* **The task**:
With the pictures left out, print exactly the lines below that run from the one containing "risques financiers peuvent aussi" through the one containing "Su duración es".

=-=-=

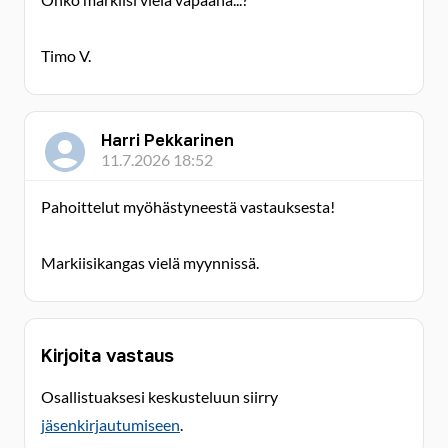
Timo V.
Harri Pekkarinen
11.7.2026 18:52
Pahoittelut myöhästyneestä vastauksesta!
Markiisikangas vielä myynnissä.
Kirjoita vastaus
Osallistuaksesi keskusteluun siirry
jäsenkirjautumiseen
.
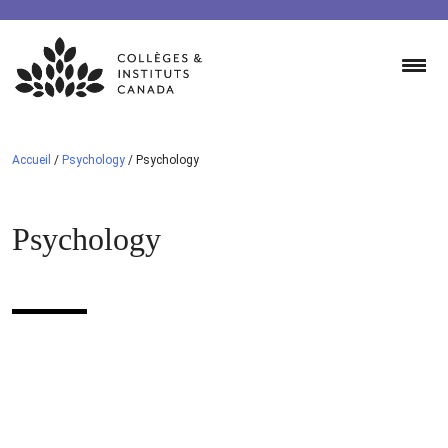
Skip
to
content
Accueil
/
Psychology
/
Psychology
Psychology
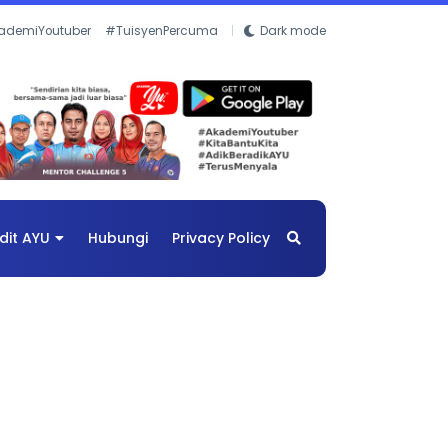
ademiYoutuber
#TuisyenPercuma
Dark mode
dit AYU
Hubungi
Privacy Policy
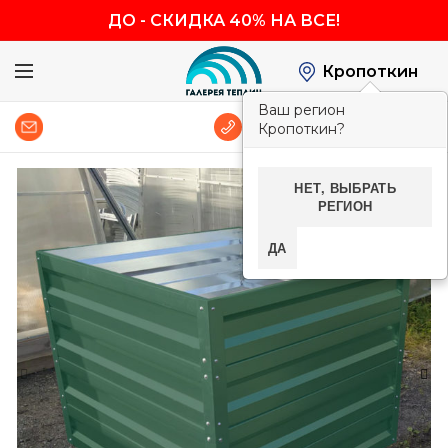
ДО
-
СКИДКА 40% НА ВСЕ!
Кропоткин
Ваш регион
0
8 (800) 600-83-54
Кропоткин?
НЕТ, ВЫБРАТЬ
-40%
РЕГИОН
ДА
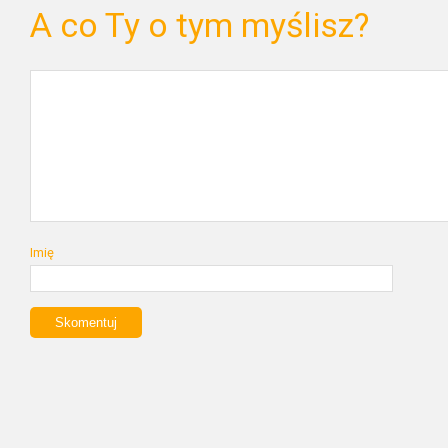
A co Ty o tym myślisz?
Imię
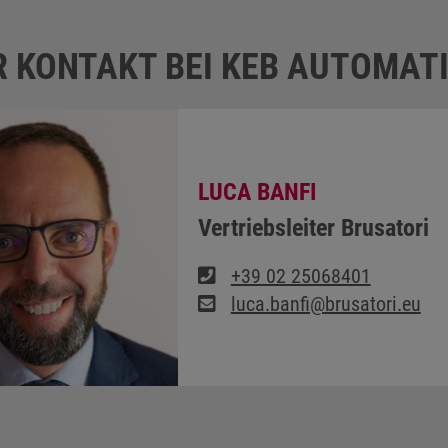
R KONTAKT BEI KEB AUTOMAT
LUCA BANFI
Vertriebsleiter Brusatori
+39 02 25068401
luca.banfi@brusatori.eu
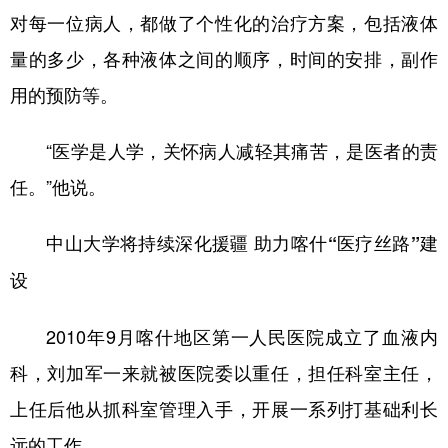
对每一位病人，都做了个性化的治疗方案，包括液体
量的多少，各种液体之间的顺序，时间的安排，副作
用的预防等。
“医学是人学，关怀病人减轻其痛苦，是医者的责
任。”他说。
中山大学将持续深化援疆 助力喀什“医疗丝路”建
设
2010年9月喀什地区第一人民医院成立了血液内
科，刘加军一来就被医院委以重任，担任科室主任，
上任后他从抓科室管理入手，开展一系列打基础利长
远的工作。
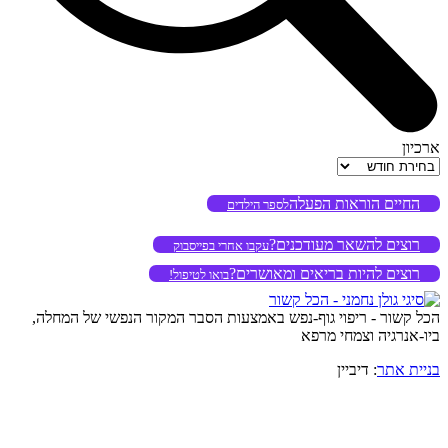
ארכיון
ארכיון
החיים הוראות הפעלה
לספר הילדים
רוצים להשאר מעודכנים?
עקבו אחרי בפייסבוק
רוצים להיות בריאים ומאושרים?
בואו לטיפול!
הכל קשור - ריפוי גוף-נפש באמצעות הסבר המקור הנפשי של המחלה,
ביו-אנרגיה וצמחי מרפא
בניית אתר
: דיביין
o
to
op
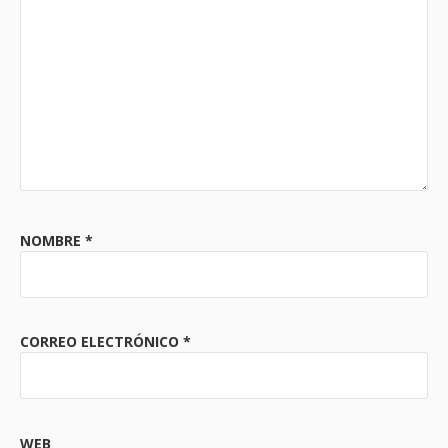
NOMBRE
*
CORREO ELECTRÓNICO
*
WEB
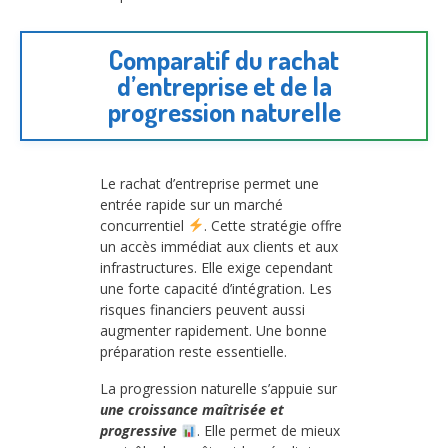
Comparatif du rachat
d’entreprise et de la
progression naturelle
Le rachat d’entreprise permet une
entrée rapide sur un marché
concurrentiel
. Cette stratégie offre
un accès immédiat aux clients et aux
infrastructures. Elle exige cependant
une forte capacité d’intégration. Les
risques financiers peuvent aussi
augmenter rapidement. Une bonne
préparation reste essentielle.
La progression naturelle s’appuie sur
une croissance maîtrisée et
progressive
. Elle permet de mieux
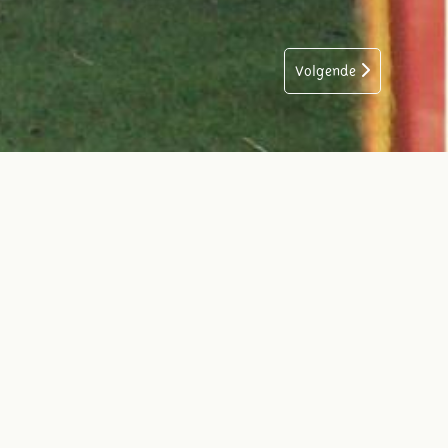
Volgende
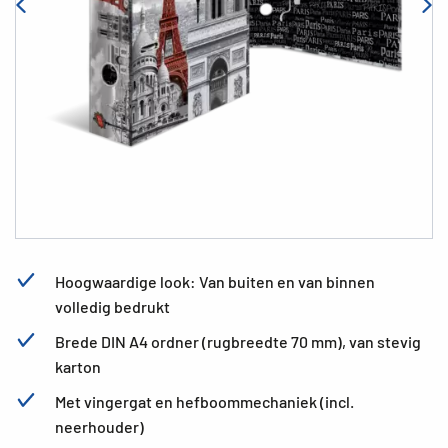
Hoogwaardige look: Van buiten en van binnen
volledig bedrukt
Brede DIN A4 ordner (rugbreedte 70 mm), van stevig
karton
Met vingergat en hefboommechaniek (incl.
neerhouder)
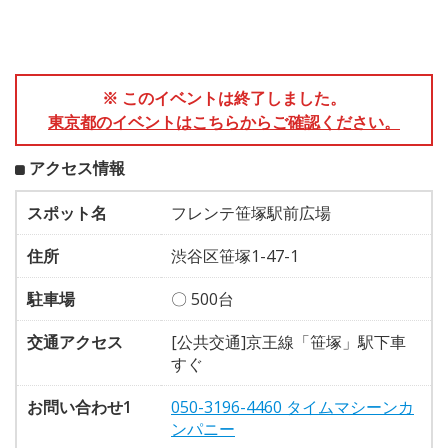
※ このイベントは終了しました。
東京都のイベントはこちらからご確認ください。
アクセス情報
スポット名
フレンテ笹塚駅前広場
住所
渋谷区笹塚1-47-1
駐車場
〇 500台
交通アクセス
[公共交通]京王線「笹塚」駅下車
すぐ
お問い合わせ1
050-3196-4460 タイムマシーンカ
ンパニー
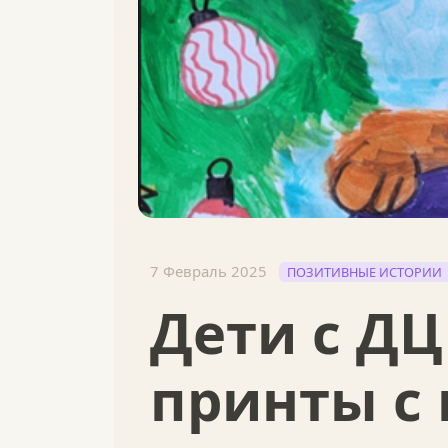
7 Февраль 2025
ПОЗИТИВНЫЕ ИСТОРИИ
Дети с ДЦ
принты с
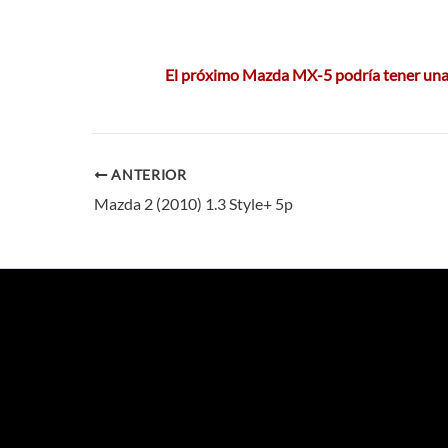
El próximo Mazda MX-5 podría tener una
ANTERIOR
Mazda 2 (2010) 1.3 Style+ 5p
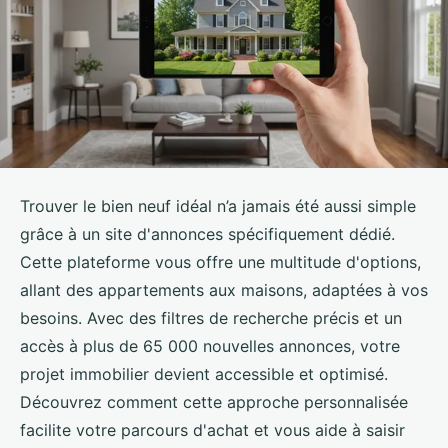
Trouver le bien neuf idéal n’a jamais été aussi simple
grâce à un site d'annonces spécifiquement dédié.
Cette plateforme vous offre une multitude d'options,
allant des appartements aux maisons, adaptées à vos
besoins. Avec des filtres de recherche précis et un
accès à plus de 65 000 nouvelles annonces, votre
projet immobilier devient accessible et optimisé.
Découvrez comment cette approche personnalisée
facilite votre parcours d'achat et vous aide à saisir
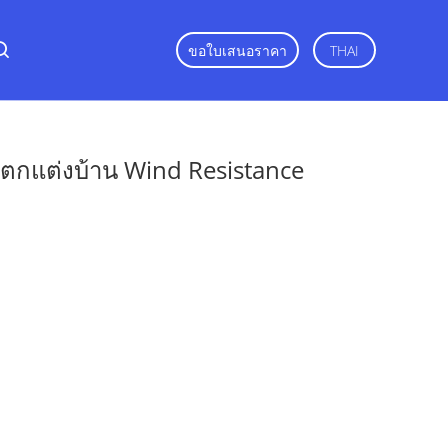
ขอใบเสนอราคา
THAI
งตกแต่งบ้าน Wind Resistance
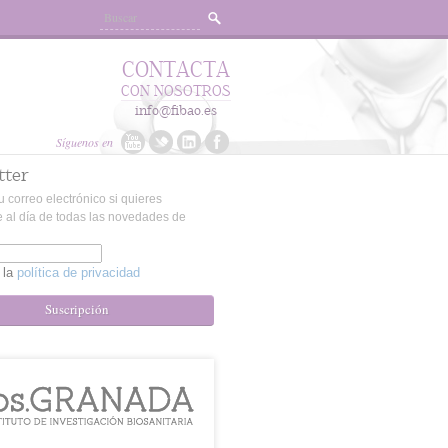
CONTACTA
CON NOSOTROS
info@fibao.es
Síguenos en
tter
u correo electrónico si quieres
 al día de todas las novedades de
 la
política de privacidad
Suscripción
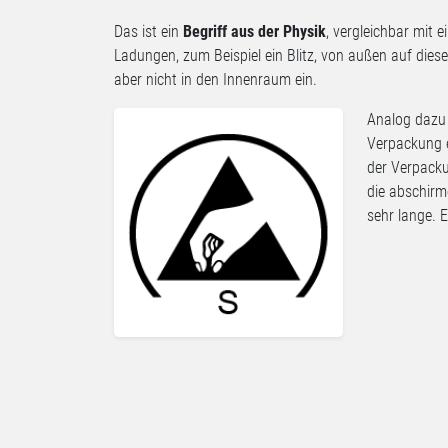
Das ist ein
Begriff aus der Physik
, vergleichbar mit 
Ladungen, zum Beispiel ein Blitz, von außen auf diese
aber nicht in den Innenraum ein.
Analog dazu 
Verpackung e
der Verpacku
die abschirm
sehr lange. E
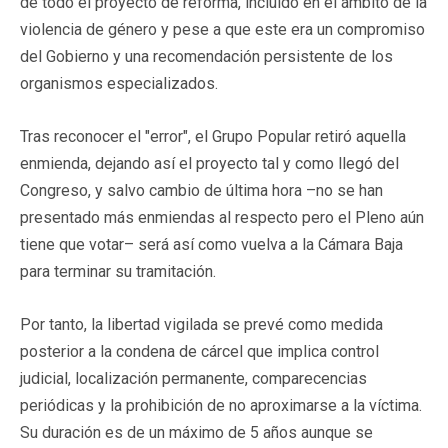
de todo el proyecto de reforma, incluido en el ámbito de la
violencia de género y pese a que este era un compromiso
del Gobierno y una recomendación persistente de los
organismos especializados.
Tras reconocer el "error", el Grupo Popular retiró aquella
enmienda, dejando así el proyecto tal y como llegó del
Congreso, y salvo cambio de última hora –no se han
presentado más enmiendas al respecto pero el Pleno aún
tiene que votar– será así como vuelva a la Cámara Baja
para terminar su tramitación.
Por tanto, la libertad vigilada se prevé como medida
posterior a la condena de cárcel que implica control
judicial, localización permanente, comparecencias
periódicas y la prohibición de no aproximarse a la víctima.
Su duración es de un máximo de 5 años aunque se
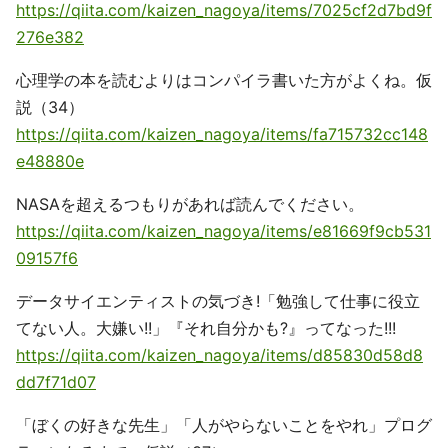
https://qiita.com/kaizen_nagoya/items/7025cf2d7bd9f
276e382
心理学の本を読むよりはコンパイラ書いた方がよくね。仮
説（34）
https://qiita.com/kaizen_nagoya/items/fa715732cc148
e48880e
NASAを超えるつもりがあれば読んでください。
https://qiita.com/kaizen_nagoya/items/e81669f9cb531
09157f6
データサイエンティストの気づき!「勉強して仕事に役立
てない人。大嫌い!!」『それ自分かも?』ってなった!!!
https://qiita.com/kaizen_nagoya/items/d85830d58d8
dd7f71d07
「ぼくの好きな先生」「人がやらないことをやれ」プログ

=-=-=

* **Output of the task**:
risques financiers peuvent aussi
augmenter rapidement. Une bonne
préparation reste essentielle.
La progression naturelle s’appuie sur
une croissance maîtrisée et
progressive
. Elle permet de mieux
Volgende
Hoogwaardige look: Van buiten en van binnen
volledig bedrukt
Brede DIN A4 ordner (rugbreedte 70 mm), van stevig
karton
Met vingergat en hefboommechaniek (incl.
neerhouder)
※ このイベントは終了しました。
東京都のイベントはこちらからご確認ください。
アクセス情報
スポット名
フレンテ笹塚駅前広場
住所
渋谷区笹塚1-47-1
駐車場
〇 500台
交通アクセス
[公共交通]京王線「笹塚」駅下車
すぐ
お問い合わせ1
050-3196-4460 タイムマシーンカ
ンパニー
7 Февраль 2025
ПОЗИТИВНЫЕ ИСТОРИИ
Дети с ДЦ
принты с
El próximo Mazda MX-5 podría tener una
ANTERIOR
Mazda 2 (2010) 1.3 Style+ 5p
Trouver le bien neuf idéal n’a jamais été aussi simple
grâce à un site d'annonces spécifiquement dédié.
Cette plateforme vous offre une multitude d'options,
allant des appartements aux maisons, adaptées à vos
besoins. Avec des filtres de recherche précis et un
accès à plus de 65 000 nouvelles annonces, votre
projet immobilier devient accessible et optimisé.
Découvrez comment cette approche personnalisée
facilite votre parcours d'achat et vous aide à saisir
ขอใบเสนอราคา
THAI
งตกแต่งบ้าน Wind Resistance
CONTACTA
CON NOSOTROS
info@fibao.es
Síguenos en
tter
u correo electrónico si quieres
 al día de todas las novedades de
 la
política de privacidad
Suscripción
Das ist ein
Begriff aus der Physik
, vergleichbar mit 
Ladungen, zum Beispiel ein Blitz, von außen auf diese
aber nicht in den Innenraum ein.
Analog dazu 
Verpackung e
der Verpacku
die abschirm
sehr lange. E
de todo el proyecto de reforma, incluido en el ámbito de la
violencia de género y pese a que este era un compromiso
del Gobierno y una recomendación persistente de los
organismos especializados.
Tras reconocer el "error", el Grupo Popular retiró aquella
enmienda, dejando así el proyecto tal y como llegó del
Congreso, y salvo cambio de última hora –no se han
presentado más enmiendas al respecto pero el Pleno aún
tiene que votar– será así como vuelva a la Cámara Baja
para terminar su tramitación.
Por tanto, la libertad vigilada se prevé como medida
posterior a la condena de cárcel que implica control
judicial, localización permanente, comparecencias
periódicas y la prohibición de no aproximarse a la víctima.
Su duración es de un máximo de 5 años aunque se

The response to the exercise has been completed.